Le Carnaval Romain

Le Carnaval de Rome est issu de la fête antique des Saturnales qui célébrait le solstice d’hiver, en organisant amusements publics, rites orgiastiques, sacrifices, danses avec présence de masques. Nous retrouvons sa trace à partir du Xe siècle,  lorsque ce rituel se déroulait sur le mont Testaccio dans le but de faire revivre l’ancienne fête romaine. 20130122_131845

Le Carnaval romain comptait traditionnellement de nombreux tournois et courses quand en 1462, avec l’élection au pontificat du pape vénitien Paul II, fut réalisé sur la via del  Corso la course des chevaux  barberi. Cette dernière était l’évènement principal avec les défilés de masques avec batailles de confetti et bouquets, cependant successivement Charles Dickens nous conte aussi la course aux chandelles.

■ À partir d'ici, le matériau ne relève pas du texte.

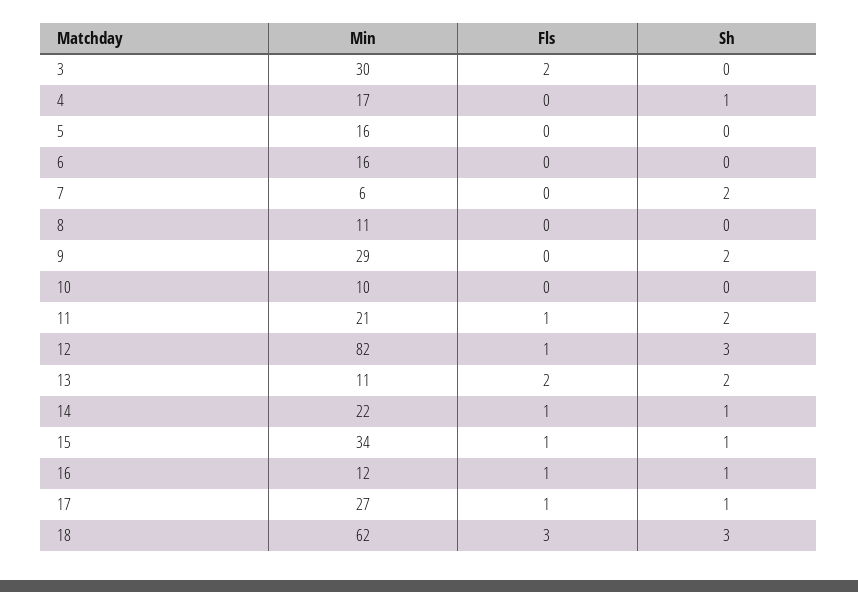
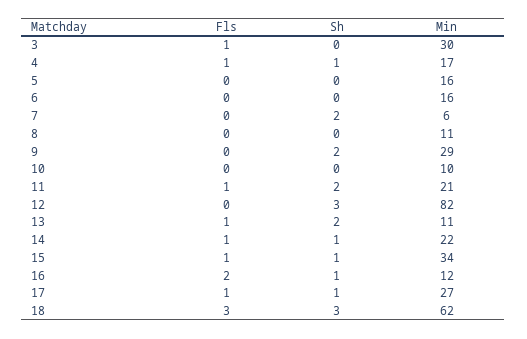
Fls, 3: 2 -> 1
Fls, 4: 0 -> 1
Fls, 12: 1 -> 0
Fls, 13: 2 -> 1
Fls, 16: 1 -> 2

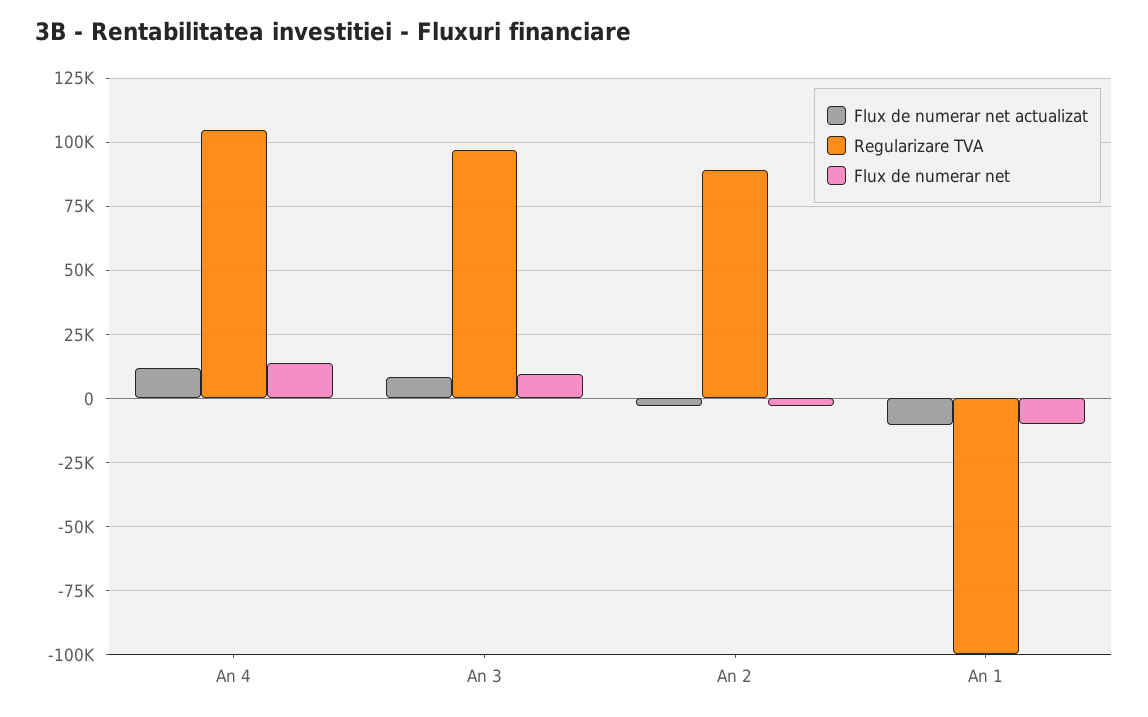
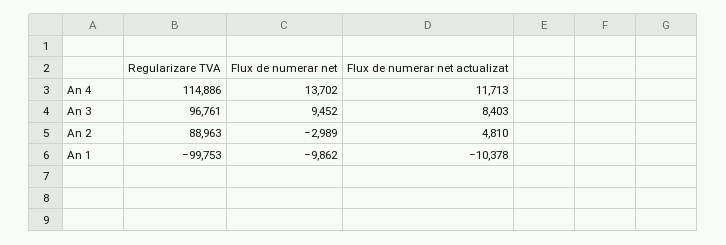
Regularizare TVA, An 4: 105000 -> 114886
Flux de numerar net actualizat, An 2: -2500 -> 4810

Cette cours des barberi  était une compétition hippique qui  trouve son origine dès le moyen âge, selon le témoignage de Dante Alighieri. Les chevaux apeurés par des fouets, puis des feux d’artifices étaient regroupés sous l’obélisque de place du Peuple et admirés des tribunes par les puissants de la ville. Les balcons du corso pullulaient de spectateurs  lançant fleurs et dragées aux passants et hissant des brocarts. Les moins chanceux étaient contraints de s’amonceler sur les flancs de la colline du Pincio.  Juste avant le départ, les garçons d’écurie rencontraient une grande difficulté pour retenir  ces chevaux, excités et gênés par des boules de poix épinglées sur leurs croupes. Les traces dans les écrits d’artistes et de voyageurs laissent à supposer qu’on accourait nombreux à Rome, pour assister à cette course jusqu’à l’unité d’Italie lorsqu’en 1874, Victor Emmanuel II décida d’abolir définitivement cet évènement, à cause de la mort d’un jeune garçon.

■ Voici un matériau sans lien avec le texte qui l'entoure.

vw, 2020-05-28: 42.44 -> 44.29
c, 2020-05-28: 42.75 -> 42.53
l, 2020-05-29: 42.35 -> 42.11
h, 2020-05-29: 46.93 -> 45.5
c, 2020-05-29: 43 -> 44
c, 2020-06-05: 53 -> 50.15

Le personnage le plus célèbre lors des défilés était Rugantino.  Issu du théâtre romain, il personnifie un personnage typiquement romanesco (« romain » en dialecte) vivant dans le quartier Trastevere. Connu pour sa  rapidité, autant avec les mots qu’avec un couteau, ce jeune garçon reste tout de même bon et aimable sous son arrogance et insolence notoires.

A ne pas manquer : le traditionnel Carnaval romain  avec au programme spectacle de rues, défilés équestres essentiellement sur la place Navone et la place du Peuple.